Transcribe all records below exactly, without images.

- _DATASET RECORDS_
........
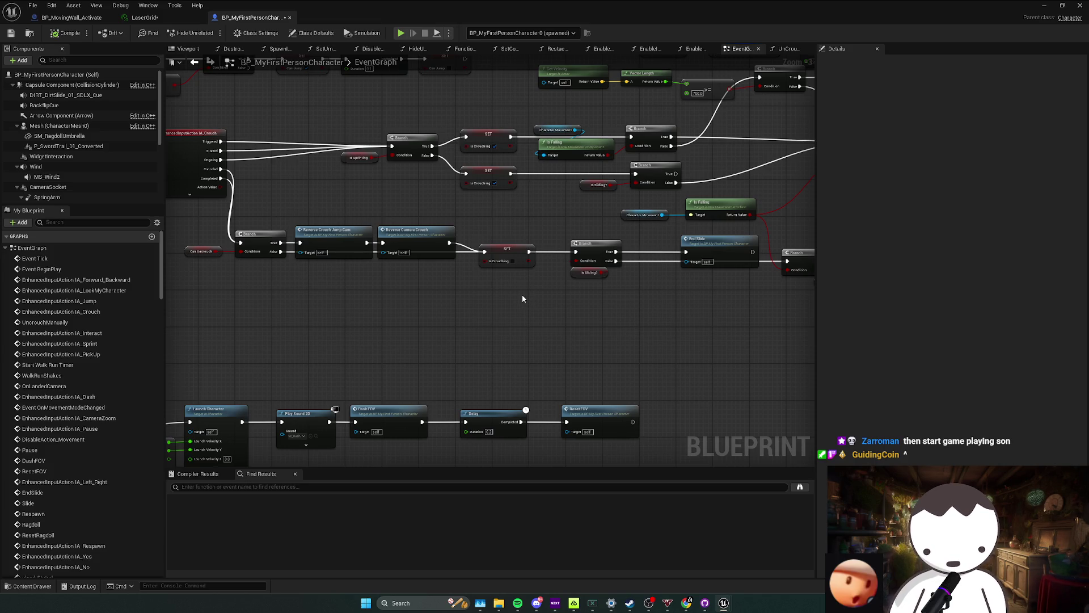
Nudge Is Sliding? left, look over the walk speed logic, then switch to the level editor.
left_click_drag(467, 306, 511, 311)
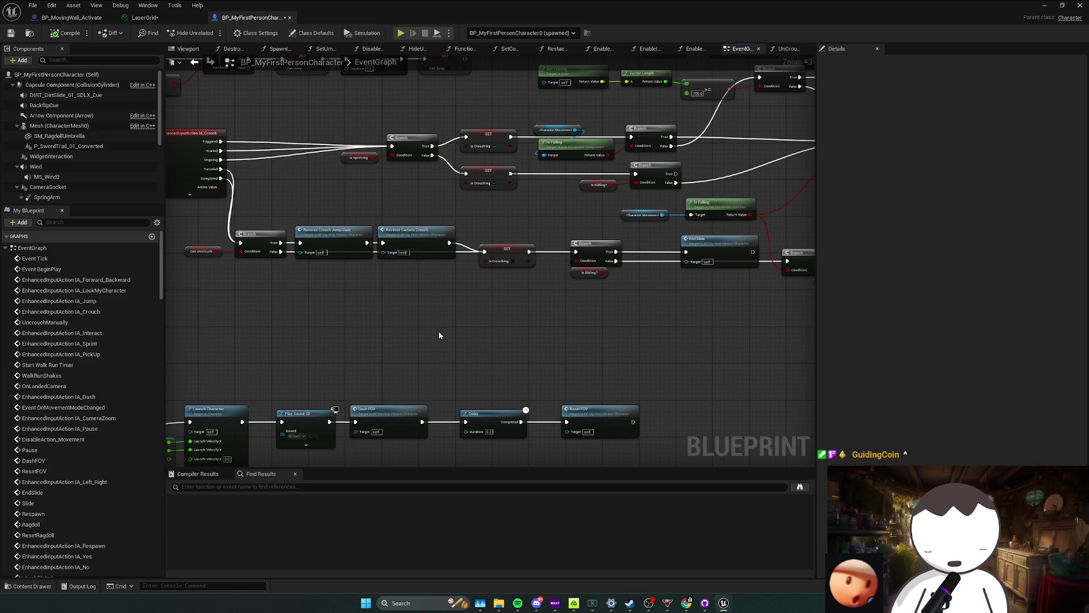
mouse_move(459, 301)
left_mouse_down()
mouse_move(479, 309)
mouse_move(446, 303)
left_mouse_up()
........
- _YOUR SOLUTION_
Nudge Is Sliding? left, look over the walk speed logic, then switch to the level editor.
left_click_drag(467, 306, 511, 311)
mouse_move(459, 301)
left_mouse_down()
mouse_move(479, 309)
mouse_move(446, 303)
left_mouse_up()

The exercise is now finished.